Page-level text extractions:
+===+
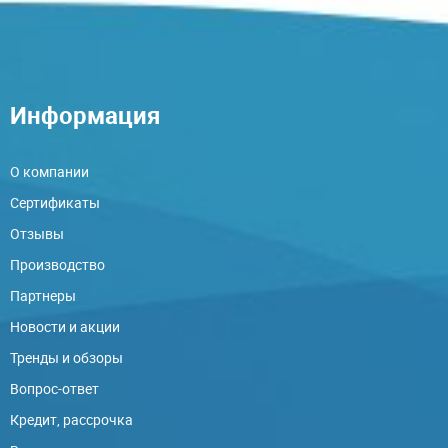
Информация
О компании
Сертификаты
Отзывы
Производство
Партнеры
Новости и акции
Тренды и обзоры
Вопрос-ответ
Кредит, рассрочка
+===+
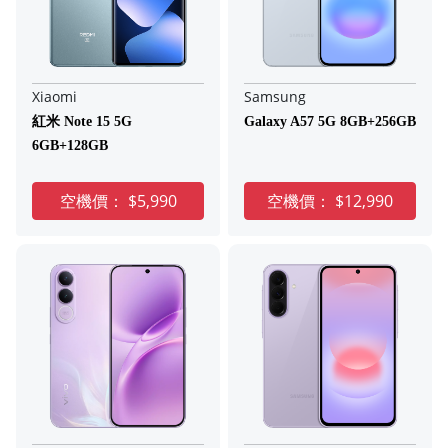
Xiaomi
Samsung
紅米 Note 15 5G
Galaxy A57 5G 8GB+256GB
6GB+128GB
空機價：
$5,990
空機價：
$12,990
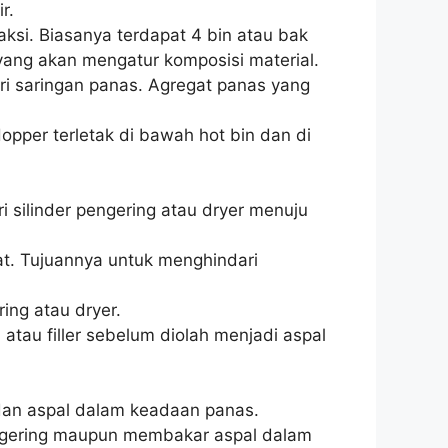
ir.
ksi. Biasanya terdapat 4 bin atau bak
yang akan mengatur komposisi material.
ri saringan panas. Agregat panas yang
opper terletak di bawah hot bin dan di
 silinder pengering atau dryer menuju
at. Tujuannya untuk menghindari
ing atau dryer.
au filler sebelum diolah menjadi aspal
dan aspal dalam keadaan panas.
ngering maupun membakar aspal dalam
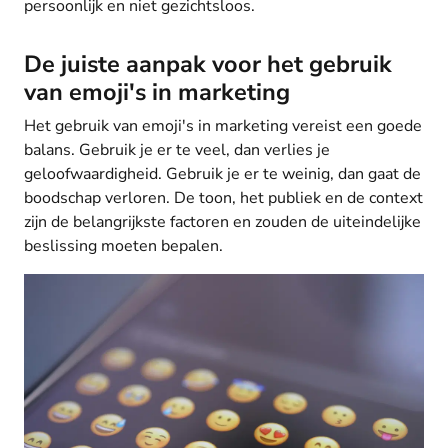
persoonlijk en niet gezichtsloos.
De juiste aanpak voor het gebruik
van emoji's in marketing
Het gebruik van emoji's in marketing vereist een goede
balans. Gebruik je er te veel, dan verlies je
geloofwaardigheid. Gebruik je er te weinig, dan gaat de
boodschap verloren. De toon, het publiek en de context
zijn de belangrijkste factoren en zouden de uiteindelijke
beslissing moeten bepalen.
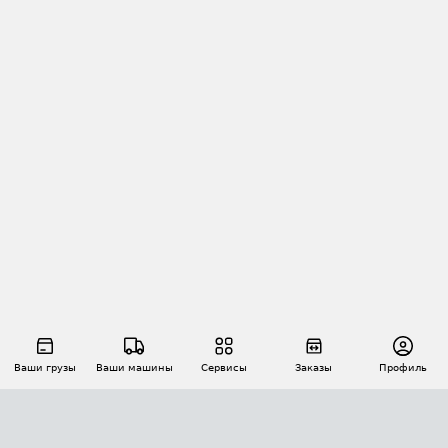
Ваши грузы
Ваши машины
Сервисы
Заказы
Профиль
+===+
Would you print, exactly as written, every line above from the one holding "ksi. Biasanya terdapat 4 bin atau bak" through the one holding "au filler sebelum diolah menjadi aspal", with both included and no other lines?

# SOLUTION FOR THIS TASK
ksi. Biasanya terdapat 4 bin atau bak
yang akan mengatur komposisi material.
ri saringan panas. Agregat panas yang
opper terletak di bawah hot bin dan di
 silinder pengering atau dryer menuju
at. Tujuannya untuk menghindari
ing atau dryer.
au filler sebelum diolah menjadi aspal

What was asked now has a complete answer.